With the cause of the explosion identified, work on the X-1B resumed. A total of 300 thermocouples were installed on the aircraft for data on aerodynamic heating. The first NACA flight in the X-1B was made on August 14, 1956 by John B. McKay. By January 1957, a total of two checkout flights and four heating flights had been made by McKay. The data was considered representative of what future Mach 2 aircraft might encounter.
The aircraft then undertook a series of research flights for high-Mach number stability and control data. These were made beginning in May 1957 and continuing through August. A total of seven flights were made in the series. The X-1B was then modified for tests of a reaction control system (RCS). Several hydrogen peroxide rockets were mounted on a wingtip, the aft fuselage and the tail to provide control when the dynamic pressure was too low for conventional aerodynamic controls. This was to gain experience for the upcoming X-15 program.

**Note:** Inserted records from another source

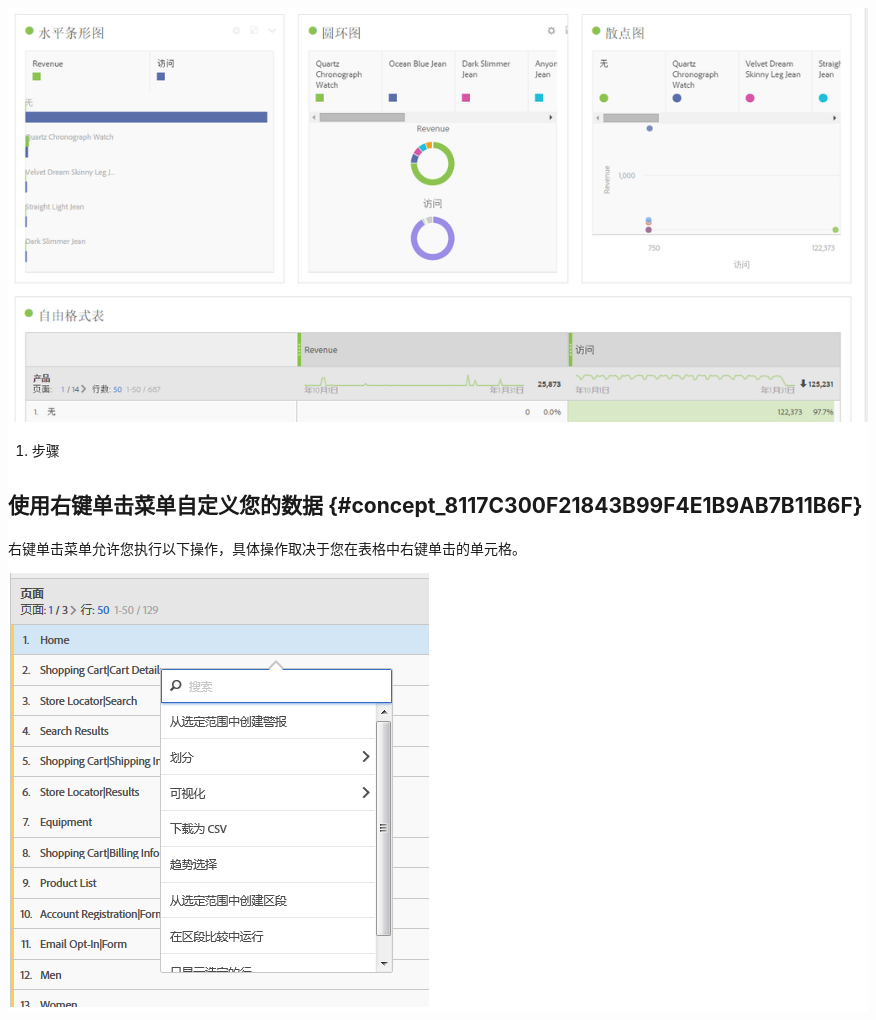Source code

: ![](assets/fa_full_panel.png)

1. 步骤

## 使用右键单击菜单自定义您的数据 {#concept_8117C300F21843B99F4E1B9AB7B11B6F}

右键单击菜单允许您执行以下操作，具体操作取决于您在表格中右键单击的单元格。

![步骤结果](assets/fa_data_table_actions.png)
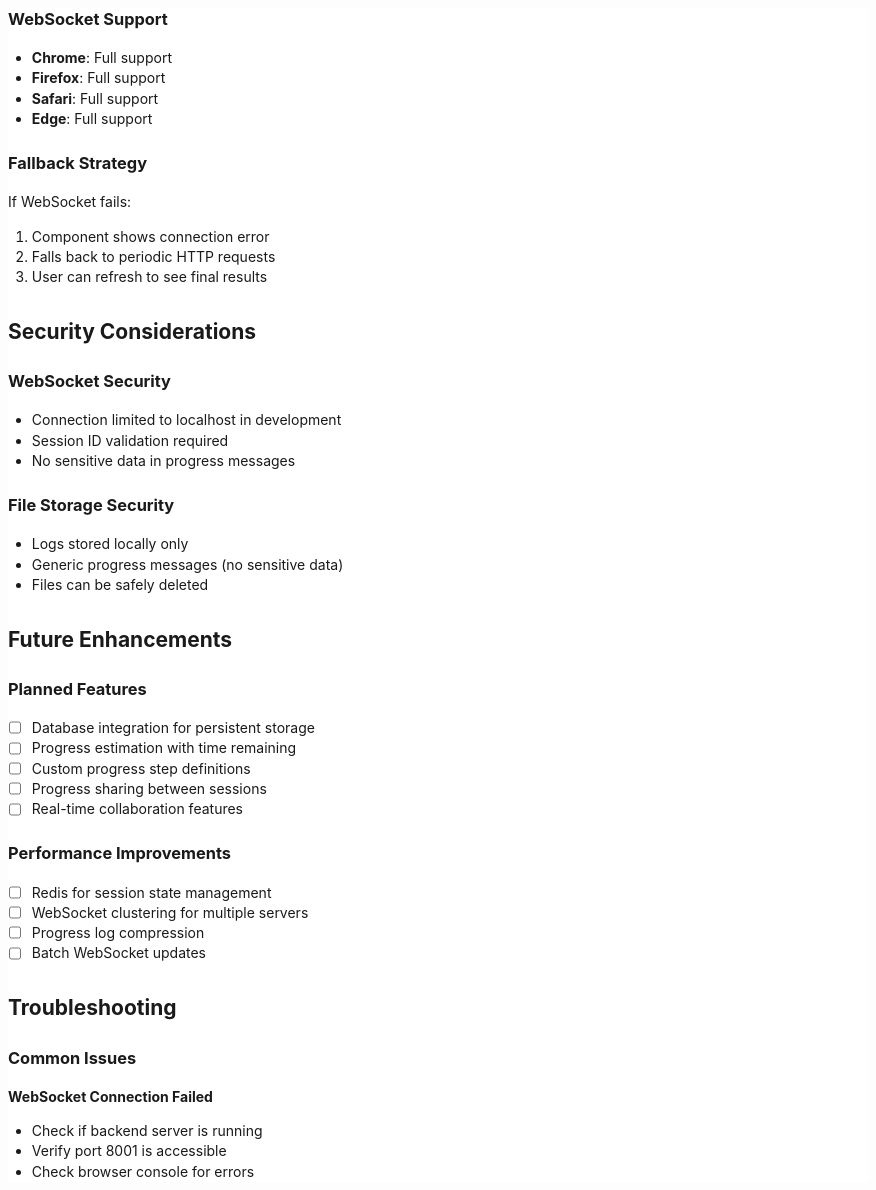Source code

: ### WebSocket Support
- **Chrome**: Full support
- **Firefox**: Full support
- **Safari**: Full support
- **Edge**: Full support

### Fallback Strategy
If WebSocket fails:
1. Component shows connection error
2. Falls back to periodic HTTP requests
3. User can refresh to see final results

## Security Considerations

### WebSocket Security
- Connection limited to localhost in development
- Session ID validation required
- No sensitive data in progress messages

### File Storage Security
- Logs stored locally only
- Generic progress messages (no sensitive data)
- Files can be safely deleted

## Future Enhancements

### Planned Features
- [ ] Database integration for persistent storage
- [ ] Progress estimation with time remaining
- [ ] Custom progress step definitions
- [ ] Progress sharing between sessions
- [ ] Real-time collaboration features

### Performance Improvements
- [ ] Redis for session state management
- [ ] WebSocket clustering for multiple servers
- [ ] Progress log compression
- [ ] Batch WebSocket updates

## Troubleshooting

### Common Issues

**WebSocket Connection Failed**
- Check if backend server is running
- Verify port 8001 is accessible
- Check browser console for errors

McKay made the first RCS checkout flight on November 27, 1957. Two more flights were made in January 1957, before rains closed the lakebed until spring. The plan was to resume flights at low aerodynamic pressures. A preflight inspection found cracks in the LOX tank, which would require a new tank be built. This would have been too expensive, and the aircraft was grounded. The RCS flights were transferred to an F-104, while the X-1B was sent to the Air Force Museum.